_Your assignment:_ Give again, word for word, each line below starting at the one that contains "middle dip: (126, 62)" and ending at the one that contains "index tip: (166, 288)".

- - - - - - -

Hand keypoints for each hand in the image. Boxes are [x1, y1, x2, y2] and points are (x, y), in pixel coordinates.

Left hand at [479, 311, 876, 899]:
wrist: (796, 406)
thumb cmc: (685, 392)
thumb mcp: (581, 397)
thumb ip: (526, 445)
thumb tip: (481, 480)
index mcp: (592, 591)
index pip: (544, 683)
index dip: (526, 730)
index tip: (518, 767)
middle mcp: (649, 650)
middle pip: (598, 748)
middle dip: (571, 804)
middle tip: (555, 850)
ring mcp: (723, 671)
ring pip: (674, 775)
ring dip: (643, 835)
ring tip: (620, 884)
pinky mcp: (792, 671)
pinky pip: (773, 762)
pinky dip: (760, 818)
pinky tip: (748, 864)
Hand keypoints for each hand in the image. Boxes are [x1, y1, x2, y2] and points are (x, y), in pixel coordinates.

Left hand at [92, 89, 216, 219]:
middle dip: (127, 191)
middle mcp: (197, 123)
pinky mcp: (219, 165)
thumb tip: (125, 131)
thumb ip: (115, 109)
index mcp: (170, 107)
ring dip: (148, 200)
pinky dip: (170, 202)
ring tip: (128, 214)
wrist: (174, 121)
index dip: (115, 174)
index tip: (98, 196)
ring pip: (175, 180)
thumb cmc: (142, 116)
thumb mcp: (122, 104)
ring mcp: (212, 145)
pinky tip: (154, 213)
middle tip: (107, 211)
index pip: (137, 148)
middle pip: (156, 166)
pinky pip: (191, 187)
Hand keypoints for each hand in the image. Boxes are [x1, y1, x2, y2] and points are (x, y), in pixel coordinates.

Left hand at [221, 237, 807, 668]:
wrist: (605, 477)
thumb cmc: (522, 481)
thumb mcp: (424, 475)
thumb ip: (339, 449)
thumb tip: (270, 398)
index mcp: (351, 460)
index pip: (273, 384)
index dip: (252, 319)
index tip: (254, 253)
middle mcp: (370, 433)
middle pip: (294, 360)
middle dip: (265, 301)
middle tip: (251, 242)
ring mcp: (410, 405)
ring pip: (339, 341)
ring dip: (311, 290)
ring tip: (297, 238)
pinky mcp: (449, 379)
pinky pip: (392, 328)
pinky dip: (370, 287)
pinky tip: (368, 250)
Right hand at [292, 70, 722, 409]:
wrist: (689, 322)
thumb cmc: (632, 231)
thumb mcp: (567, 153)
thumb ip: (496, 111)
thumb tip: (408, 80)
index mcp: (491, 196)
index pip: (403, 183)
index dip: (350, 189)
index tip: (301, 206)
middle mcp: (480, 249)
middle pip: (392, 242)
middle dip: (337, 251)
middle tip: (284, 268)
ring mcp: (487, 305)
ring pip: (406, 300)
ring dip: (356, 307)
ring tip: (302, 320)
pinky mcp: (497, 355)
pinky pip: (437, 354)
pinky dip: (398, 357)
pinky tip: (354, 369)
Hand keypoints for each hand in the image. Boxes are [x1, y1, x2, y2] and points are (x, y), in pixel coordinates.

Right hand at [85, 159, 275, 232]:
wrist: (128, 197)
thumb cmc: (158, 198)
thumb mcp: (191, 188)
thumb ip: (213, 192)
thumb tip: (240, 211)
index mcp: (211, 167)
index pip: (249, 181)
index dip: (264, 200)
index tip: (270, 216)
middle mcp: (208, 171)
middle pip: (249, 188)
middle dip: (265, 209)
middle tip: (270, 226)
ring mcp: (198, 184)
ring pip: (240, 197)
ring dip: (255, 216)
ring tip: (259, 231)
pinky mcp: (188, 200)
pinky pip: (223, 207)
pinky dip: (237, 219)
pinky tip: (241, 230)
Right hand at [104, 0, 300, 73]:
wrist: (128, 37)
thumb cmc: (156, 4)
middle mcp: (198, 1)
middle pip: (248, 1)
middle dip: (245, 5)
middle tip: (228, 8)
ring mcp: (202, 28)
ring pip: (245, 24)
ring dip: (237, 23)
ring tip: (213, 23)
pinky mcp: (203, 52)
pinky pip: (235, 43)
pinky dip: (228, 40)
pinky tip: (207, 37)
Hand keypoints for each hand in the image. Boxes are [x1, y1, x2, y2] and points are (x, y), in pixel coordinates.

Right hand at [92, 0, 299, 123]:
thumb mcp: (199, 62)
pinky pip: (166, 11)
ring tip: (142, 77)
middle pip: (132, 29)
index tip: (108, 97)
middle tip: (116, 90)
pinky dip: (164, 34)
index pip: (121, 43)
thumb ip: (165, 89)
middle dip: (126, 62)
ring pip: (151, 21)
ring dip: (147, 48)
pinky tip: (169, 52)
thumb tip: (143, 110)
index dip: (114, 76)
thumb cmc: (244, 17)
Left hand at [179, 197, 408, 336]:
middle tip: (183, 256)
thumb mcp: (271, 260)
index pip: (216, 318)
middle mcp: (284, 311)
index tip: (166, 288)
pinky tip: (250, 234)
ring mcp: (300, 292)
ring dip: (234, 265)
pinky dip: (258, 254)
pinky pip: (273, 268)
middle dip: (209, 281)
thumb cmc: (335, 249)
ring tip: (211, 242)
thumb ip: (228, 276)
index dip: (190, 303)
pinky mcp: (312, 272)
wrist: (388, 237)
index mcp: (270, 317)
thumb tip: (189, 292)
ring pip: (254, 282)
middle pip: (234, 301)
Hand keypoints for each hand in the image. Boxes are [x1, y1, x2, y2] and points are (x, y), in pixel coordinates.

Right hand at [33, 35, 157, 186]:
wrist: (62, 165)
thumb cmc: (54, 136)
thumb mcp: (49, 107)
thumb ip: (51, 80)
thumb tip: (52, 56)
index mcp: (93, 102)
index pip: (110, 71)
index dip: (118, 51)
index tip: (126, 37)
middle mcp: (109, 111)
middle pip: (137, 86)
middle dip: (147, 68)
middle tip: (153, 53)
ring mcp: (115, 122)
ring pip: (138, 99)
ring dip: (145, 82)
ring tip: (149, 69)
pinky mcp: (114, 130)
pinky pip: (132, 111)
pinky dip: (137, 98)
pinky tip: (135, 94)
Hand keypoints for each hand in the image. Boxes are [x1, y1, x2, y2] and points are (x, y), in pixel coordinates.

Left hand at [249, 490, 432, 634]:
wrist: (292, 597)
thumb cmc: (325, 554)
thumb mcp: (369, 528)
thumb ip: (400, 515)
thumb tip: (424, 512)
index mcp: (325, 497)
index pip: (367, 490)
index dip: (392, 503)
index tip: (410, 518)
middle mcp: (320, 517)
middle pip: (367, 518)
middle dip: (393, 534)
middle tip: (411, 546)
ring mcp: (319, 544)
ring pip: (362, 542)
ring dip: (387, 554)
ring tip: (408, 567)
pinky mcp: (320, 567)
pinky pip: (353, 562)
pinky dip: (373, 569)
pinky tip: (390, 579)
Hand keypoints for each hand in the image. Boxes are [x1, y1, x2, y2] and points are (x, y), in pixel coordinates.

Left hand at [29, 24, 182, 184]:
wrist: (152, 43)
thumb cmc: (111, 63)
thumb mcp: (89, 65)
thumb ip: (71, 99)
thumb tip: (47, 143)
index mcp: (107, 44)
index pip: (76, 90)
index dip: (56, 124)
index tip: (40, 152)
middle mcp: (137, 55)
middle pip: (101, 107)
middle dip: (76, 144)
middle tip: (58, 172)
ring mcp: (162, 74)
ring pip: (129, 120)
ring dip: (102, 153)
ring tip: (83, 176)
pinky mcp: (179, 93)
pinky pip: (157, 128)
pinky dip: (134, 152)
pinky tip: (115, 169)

- - - - - - -

_Response below:_
middle dip: (126, 62)
ring pip: (151, 21)
ring dip: (147, 48)
pinky tip: (169, 52)
thumb tip: (143, 110)
index dip: (114, 76)
thumb cmc: (244, 17)
Left hand at [179, 197, 408, 336]:
middle tip: (183, 256)
thumb mcp: (271, 260)
index pip: (216, 318)
middle mcp: (284, 311)
index tip: (166, 288)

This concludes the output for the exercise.